Outro problema grave destacado na apresentação da pesquisa é o aumento do desperdício de comida. Um relatório do Programa Ambiental das Nações Unidas, em 2021, concluiu que um terço de todos os alimentos produzidos no mundo é desperdiçado. No estudo lançado ontem pela FAO, o Brasil apresentou um percentual bem maior de crianças abaixo de 5 anos de idade afetadas pelo desperdício de alimentos, na comparação com o resto da América Latina (3,1% ante 1,4%).
Para combater essa distorção, o especialista explica que é preciso aproximar o produtor do consumidor. "A gente tem que parar de centralizar a produção de alimentos em locais distantes de onde as populações estão. Você gasta muito com o transporte de alimentos, com armazenamento, e você perde durante o transporte, durante o armazenamento, e, principalmente, quando você vai comercializar esse alimento para o consumidor final", destaca.
Avanços
Mesmo com o aumento expressivo da fome no país desde a última edição do estudo, em 2016, outros dados revelam que o Brasil tem se destacado na América Latina. Há sete anos, a desnutrição atingia 6,5% de toda a população. No ano ado, esse índice caiu para 4,7%.

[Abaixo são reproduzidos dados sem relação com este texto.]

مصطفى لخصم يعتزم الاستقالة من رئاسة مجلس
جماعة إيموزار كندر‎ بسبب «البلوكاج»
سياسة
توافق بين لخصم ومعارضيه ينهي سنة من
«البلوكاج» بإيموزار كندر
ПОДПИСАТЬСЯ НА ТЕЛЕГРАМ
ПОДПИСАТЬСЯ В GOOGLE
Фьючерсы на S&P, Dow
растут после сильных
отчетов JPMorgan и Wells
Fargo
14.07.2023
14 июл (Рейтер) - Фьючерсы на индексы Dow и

Além disso, o percentual de crianças abaixo de cinco anos com anemia e de bebês que nasceram com peso muito baixo foi inferior no Brasil se comparado a outros países da América Latina. Também foi inferior à média do subcontinente o número de crianças com atrofia, que representa 7,2% de todo o público referencial.

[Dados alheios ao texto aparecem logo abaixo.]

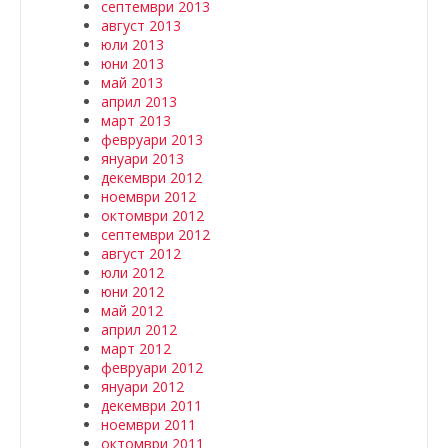
септември 2013
август 2013
юли 2013
юни 2013
май 2013
април 2013
март 2013
февруари 2013
януари 2013
декември 2012
ноември 2012
октомври 2012
септември 2012
август 2012
юли 2012
юни 2012
май 2012
април 2012
март 2012
февруари 2012
януари 2012
декември 2011
ноември 2011
октомври 2011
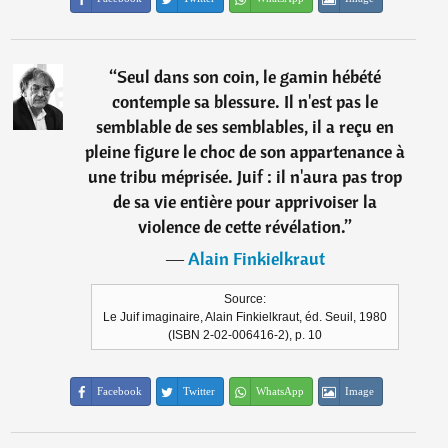
“
Seul dans son coin, le gamin hébété
contemple sa blessure. Il n'est pas le
semblable de ses semblables, il a reçu en
pleine figure le choc de son appartenance à
une tribu méprisée. Juif : il n'aura pas trop
de sa vie entière pour apprivoiser la
violence de cette révélation.
”
―
Alain Finkielkraut
Source:
Le Juif imaginaire, Alain Finkielkraut, éd. Seuil, 1980
(ISBN 2-02-006416-2), p. 10
Facebook
Twitter
WhatsApp
Image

Boas atitudes de cada um podem também contribuir com a diminuição da fome no Brasil e no mundo, como aconselhou o economista-chefe da FAO, Máximo Torero, na apresentação da pesquisa. "Podemos mudar nosso comportamento de consumo. Pense bem antes de desperdiçar comida todos os dias enquanto muitas pessoas nem conseguem pagar para comer", pontuou.